#### [WORK INSTRUCTION]
Whenever a line in the data contains "build", show that line.

----------------------------------------

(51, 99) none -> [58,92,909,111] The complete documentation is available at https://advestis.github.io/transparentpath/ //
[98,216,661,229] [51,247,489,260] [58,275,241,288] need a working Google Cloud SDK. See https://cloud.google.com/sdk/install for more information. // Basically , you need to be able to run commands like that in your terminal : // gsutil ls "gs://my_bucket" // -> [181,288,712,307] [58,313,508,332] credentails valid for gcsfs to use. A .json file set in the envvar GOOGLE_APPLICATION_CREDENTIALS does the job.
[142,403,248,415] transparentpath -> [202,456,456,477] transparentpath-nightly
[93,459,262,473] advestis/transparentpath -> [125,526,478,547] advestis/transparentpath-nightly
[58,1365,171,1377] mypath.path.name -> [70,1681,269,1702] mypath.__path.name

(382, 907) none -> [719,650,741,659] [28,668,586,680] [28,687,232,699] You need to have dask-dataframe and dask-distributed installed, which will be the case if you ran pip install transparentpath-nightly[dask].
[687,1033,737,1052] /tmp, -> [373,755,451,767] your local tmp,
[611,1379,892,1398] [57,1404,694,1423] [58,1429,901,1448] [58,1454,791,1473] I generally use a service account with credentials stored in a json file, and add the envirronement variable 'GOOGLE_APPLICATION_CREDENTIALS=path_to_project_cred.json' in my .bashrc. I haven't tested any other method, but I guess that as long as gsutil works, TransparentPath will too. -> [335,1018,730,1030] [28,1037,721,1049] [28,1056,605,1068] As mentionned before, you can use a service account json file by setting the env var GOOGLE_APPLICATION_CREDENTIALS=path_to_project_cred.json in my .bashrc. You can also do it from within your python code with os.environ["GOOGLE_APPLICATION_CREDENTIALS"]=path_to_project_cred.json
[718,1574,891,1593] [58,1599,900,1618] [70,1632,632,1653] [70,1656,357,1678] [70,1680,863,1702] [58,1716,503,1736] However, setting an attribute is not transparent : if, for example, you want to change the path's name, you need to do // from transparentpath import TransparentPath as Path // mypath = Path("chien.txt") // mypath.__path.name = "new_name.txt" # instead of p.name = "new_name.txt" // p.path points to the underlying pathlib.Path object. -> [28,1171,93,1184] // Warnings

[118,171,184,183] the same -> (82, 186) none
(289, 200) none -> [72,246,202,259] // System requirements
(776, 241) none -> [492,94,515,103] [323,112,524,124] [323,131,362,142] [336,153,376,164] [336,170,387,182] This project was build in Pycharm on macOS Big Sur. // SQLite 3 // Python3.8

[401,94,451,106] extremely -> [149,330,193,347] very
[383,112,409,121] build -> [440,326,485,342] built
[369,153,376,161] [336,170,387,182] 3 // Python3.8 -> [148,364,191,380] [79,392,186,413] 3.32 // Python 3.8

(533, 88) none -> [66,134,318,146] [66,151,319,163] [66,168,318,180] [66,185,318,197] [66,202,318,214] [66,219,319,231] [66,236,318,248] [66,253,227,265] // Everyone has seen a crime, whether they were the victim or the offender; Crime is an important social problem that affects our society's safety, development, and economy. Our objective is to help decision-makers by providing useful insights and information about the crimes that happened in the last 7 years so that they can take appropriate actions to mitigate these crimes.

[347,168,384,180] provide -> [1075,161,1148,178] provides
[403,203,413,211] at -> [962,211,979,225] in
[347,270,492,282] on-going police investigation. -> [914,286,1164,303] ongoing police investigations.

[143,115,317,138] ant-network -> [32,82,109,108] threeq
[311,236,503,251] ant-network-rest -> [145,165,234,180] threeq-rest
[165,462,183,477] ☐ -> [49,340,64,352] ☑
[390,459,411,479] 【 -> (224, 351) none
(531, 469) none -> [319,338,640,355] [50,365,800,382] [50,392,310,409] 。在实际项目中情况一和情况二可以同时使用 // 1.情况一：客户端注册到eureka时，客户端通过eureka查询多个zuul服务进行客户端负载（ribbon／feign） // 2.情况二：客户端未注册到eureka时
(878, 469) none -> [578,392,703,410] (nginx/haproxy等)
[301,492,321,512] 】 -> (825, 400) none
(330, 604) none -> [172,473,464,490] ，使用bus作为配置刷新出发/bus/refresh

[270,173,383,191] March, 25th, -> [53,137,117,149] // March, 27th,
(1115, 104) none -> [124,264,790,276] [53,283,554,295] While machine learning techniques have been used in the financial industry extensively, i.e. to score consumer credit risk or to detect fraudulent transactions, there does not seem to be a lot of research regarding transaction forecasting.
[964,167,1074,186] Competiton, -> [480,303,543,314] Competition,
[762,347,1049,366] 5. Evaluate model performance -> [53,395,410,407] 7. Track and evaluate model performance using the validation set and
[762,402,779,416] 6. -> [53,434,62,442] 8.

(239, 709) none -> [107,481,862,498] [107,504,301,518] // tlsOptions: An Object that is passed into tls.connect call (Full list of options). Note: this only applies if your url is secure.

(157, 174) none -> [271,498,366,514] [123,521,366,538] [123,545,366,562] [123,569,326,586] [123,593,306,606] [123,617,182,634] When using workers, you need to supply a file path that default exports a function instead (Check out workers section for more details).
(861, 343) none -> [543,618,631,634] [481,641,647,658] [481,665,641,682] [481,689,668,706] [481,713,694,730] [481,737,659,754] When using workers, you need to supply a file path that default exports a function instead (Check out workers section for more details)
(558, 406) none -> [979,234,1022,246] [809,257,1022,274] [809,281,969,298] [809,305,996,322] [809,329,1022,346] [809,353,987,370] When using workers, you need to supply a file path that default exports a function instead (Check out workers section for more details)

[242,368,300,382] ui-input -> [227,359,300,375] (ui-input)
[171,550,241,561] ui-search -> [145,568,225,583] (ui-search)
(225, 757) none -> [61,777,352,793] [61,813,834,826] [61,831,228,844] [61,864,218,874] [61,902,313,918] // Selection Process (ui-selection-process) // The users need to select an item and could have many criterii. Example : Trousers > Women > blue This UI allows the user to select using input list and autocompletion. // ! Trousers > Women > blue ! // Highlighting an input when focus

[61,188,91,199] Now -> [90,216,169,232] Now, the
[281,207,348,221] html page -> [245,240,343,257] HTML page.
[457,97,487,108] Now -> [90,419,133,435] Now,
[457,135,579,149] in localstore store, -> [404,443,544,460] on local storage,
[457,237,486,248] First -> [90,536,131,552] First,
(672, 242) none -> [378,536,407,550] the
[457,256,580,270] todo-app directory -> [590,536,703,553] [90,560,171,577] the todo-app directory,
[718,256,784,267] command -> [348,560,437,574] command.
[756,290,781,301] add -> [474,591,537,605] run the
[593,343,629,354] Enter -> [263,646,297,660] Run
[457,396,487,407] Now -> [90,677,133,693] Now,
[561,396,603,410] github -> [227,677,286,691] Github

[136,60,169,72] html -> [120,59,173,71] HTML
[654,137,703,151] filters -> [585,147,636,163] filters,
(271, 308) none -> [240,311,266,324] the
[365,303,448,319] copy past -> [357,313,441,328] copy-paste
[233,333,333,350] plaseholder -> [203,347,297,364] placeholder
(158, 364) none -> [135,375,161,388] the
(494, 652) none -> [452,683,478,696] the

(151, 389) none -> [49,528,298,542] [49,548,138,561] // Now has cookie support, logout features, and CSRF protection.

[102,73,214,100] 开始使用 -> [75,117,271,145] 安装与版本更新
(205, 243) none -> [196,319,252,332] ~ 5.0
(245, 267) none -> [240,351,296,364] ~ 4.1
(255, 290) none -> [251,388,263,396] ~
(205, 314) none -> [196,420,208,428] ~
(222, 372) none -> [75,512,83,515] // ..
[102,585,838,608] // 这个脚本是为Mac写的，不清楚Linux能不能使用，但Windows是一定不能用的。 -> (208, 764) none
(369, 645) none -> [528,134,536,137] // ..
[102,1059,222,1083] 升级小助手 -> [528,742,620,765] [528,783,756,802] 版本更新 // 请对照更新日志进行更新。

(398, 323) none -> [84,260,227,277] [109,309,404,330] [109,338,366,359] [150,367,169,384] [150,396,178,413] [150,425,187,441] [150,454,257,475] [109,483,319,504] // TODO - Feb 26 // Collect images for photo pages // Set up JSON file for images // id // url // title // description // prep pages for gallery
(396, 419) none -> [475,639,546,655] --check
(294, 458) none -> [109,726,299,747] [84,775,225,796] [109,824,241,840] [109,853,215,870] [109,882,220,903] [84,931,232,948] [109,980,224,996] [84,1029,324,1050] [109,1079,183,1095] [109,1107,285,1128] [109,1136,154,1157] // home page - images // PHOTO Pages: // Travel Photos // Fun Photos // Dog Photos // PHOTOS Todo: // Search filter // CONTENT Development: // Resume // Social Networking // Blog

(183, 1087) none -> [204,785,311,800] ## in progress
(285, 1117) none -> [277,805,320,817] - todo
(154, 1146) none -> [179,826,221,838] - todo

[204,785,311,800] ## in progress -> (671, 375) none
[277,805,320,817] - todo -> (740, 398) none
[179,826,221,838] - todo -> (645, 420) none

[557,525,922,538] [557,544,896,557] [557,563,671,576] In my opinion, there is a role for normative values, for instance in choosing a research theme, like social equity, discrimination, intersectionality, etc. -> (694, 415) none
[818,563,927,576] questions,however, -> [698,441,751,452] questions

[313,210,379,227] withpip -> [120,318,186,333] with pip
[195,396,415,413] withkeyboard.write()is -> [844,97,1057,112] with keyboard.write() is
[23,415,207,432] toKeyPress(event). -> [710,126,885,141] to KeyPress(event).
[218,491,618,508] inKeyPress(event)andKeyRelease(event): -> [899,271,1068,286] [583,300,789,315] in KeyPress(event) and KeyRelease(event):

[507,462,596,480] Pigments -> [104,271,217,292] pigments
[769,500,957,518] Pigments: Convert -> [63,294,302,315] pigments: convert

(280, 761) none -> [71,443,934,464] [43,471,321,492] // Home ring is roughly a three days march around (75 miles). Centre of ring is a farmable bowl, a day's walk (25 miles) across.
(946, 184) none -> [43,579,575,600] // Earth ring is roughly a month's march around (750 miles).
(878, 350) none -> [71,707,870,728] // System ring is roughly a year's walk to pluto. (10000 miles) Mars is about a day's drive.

----------------------------------------

#### [ANSWER TO THIS PROBLEM]
(776, 241) none -> [492,94,515,103] [323,112,524,124] [323,131,362,142] [336,153,376,164] [336,170,387,182] This project was build in Pycharm on macOS Big Sur. // SQLite 3 // Python3.8
[383,112,409,121] build -> [440,326,485,342] built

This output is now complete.